How are complicated WS specs going to help with interoperability a way the dirt simple stuff does not? There doesn't seem to be anything special about REST that would make it prone to interop problems over WS specifications. The interop story on WS has not been spectacular, but is getting better [2]. I'm neutral on the relative merits of their interoperability and much more interested in how much interopability is actually required case by case. What seems to be special about REST from this point of view is that it's fit for purpose and cheap by comparison, once you establish that you aren't served best with the complexity and capabilities implied by WS.
Once again, it appears that REST is a fine idea for simple scenarios where bad stuff can happen with impunity and corner cases can be disposed of arbitrarily. Building secure and reliable applications for situations in which serious money or human lives are at stake is another matter.
I don't think anyone should read that and draw the conclusion that REST is an irresponsible technology and WS is not. What's really worth bearing in mind is that serious money is relative, reliability is relative, security is relative. In one sense, the polarization (you're secure or you're not, it's reliable or it's not, it's serious or it's not) and the drive toward higher levels of performance and complexity are entirely rational. As Christensen has pointed out, it's what happens when you listen to your best customers and try to maximise existing profit centres. This attentiveness inevitably forces WS vendors up the value chain and out of areas where they believe it's not worthwhile selling into, leaving a gap for simple technology like REST to step into. It means when you take into account the J-curve, there is a risk of abandoning a growth market by thinking interms of absolutes and overlooking the notion of fit for purpose.
Conclusion
If we accept that WS based technology is being disrupted at lower and mid ends of the market then it becomes clear that there is no absolute technology winner between REST and WS [3]. What to choose becomes a question of establishing your relative requirements. However we can expect that vendors servicing the low end will move up the value chain over the coming years and as a result claw away at WS based revenue - Christensen's model does not predict a steady state of affairs.
If dirt simple equates to good growth and better profits, then the missed opportunity arises when simple and simplistic are conflated. When the WS contingent are looking at the REST and syndication crowd and saying more or less, 'here's a nickel kid', they may want to stop and take a second look at what the kid is doing with that nickel.
[1] I should qualify myself here on the state of WS. There's no doubt that some WS technology will prove useful - for example a standard RM protocol will be immensely valuable whenever the vendors decide to coalesce. SOAP will clearly remain useful for some cases.

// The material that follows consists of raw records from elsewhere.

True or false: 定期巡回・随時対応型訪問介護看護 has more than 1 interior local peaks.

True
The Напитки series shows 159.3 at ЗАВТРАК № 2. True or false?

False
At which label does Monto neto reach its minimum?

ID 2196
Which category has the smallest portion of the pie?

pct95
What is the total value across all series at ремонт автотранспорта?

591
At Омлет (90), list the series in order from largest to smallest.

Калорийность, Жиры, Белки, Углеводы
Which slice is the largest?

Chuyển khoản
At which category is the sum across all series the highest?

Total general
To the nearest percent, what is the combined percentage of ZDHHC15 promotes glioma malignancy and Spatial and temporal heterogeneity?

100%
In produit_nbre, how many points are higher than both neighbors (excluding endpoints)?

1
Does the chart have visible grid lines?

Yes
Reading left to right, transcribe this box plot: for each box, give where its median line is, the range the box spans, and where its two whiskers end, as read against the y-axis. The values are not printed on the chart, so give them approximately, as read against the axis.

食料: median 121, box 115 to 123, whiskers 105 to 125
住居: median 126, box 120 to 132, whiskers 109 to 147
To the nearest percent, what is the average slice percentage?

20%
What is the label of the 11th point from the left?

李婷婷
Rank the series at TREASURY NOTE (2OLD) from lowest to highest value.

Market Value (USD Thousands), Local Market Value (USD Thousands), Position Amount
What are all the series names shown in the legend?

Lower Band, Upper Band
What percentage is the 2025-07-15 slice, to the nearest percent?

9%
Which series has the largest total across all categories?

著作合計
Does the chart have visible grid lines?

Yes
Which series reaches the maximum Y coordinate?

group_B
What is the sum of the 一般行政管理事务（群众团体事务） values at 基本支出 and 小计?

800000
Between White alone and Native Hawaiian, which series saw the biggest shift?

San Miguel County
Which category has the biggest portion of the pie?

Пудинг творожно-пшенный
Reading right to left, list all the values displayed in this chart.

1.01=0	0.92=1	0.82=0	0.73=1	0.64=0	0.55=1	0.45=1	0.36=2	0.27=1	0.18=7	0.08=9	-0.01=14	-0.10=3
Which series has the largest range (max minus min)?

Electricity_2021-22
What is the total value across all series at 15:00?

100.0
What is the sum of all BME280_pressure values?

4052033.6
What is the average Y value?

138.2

[2] The SOAP interop story is getting better, but it's not all there yet. The people I look to for level-headed guidance in this space are Steve Loughran and Sam Ruby - when they say things are good it's an opportunity to re-evaluate. Otherwise I see know reason why you couldn't evolve towards the best WS has to offer as and when the features are needed.
[3] This does not mean the public debate is reduced to a tourniquet fest, only that we need to take a focused look at what the customer actually needs.